Patients scheduled to be seen later that day were notified by telephone that their visits would have to be rescheduled or moved to the fast-track area of our hospital's emergency department or, later, to an unused inpatient wing of the hospital. Staff members were stationed outside the family practice center to assist any patients who needed help to get to the new location. Family practice residents and core faculty provided care at the off-site location while nursing staff triaged patient concerns. Charting was done on hospital progress notes, and billing information was recorded for processing later.

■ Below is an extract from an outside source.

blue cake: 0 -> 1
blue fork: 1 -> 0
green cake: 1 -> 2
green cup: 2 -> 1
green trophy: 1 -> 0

The program director, office manager and safety and EPA officers set out to identify the exposure and potential for harm. All employees were advised to seek care through the employee health service. More than 20 members of the residency program staff were seen and had chest X-rays and blood tests taken. No health problems were identified.

Seven days after the initial exposure, summary analyses of the fumes and residue were completed. No toxic substances were found. Cleaning of the office suite took place over the next three days, and office operations resumed 12 days after the initial exposure.

Fortunately, no patients or staff were injured, and the episode had no significant legal, medical, financial or operational ramifications. But it did raise our awareness of the need for contingency plans, drills and office training for common emergencies. We revised our fire evacuation plan (of which many staff members were unaware). In addition, we planned fire drills to include patients and began assembling our off-site emergency kit. While we were able to scramble and find an alternate office location, we were fortunate in our proximity to the hospital. To take advantage of less ideal alternatives —community organizations with adequate physical space such as churches, lodges or convention centers — would have required advance planning that we hadn't done.

In this era of medical competitiveness, it is important for practices to be flexible and able to respond to the needs of their patients in as wide a variety of situations as possible. The keys to attaining this flexibility are anticipation and planning. Preparing for disasters requires the investment of a small amount of time and money, but if the worst happens, the benefits for you and your patients will be great.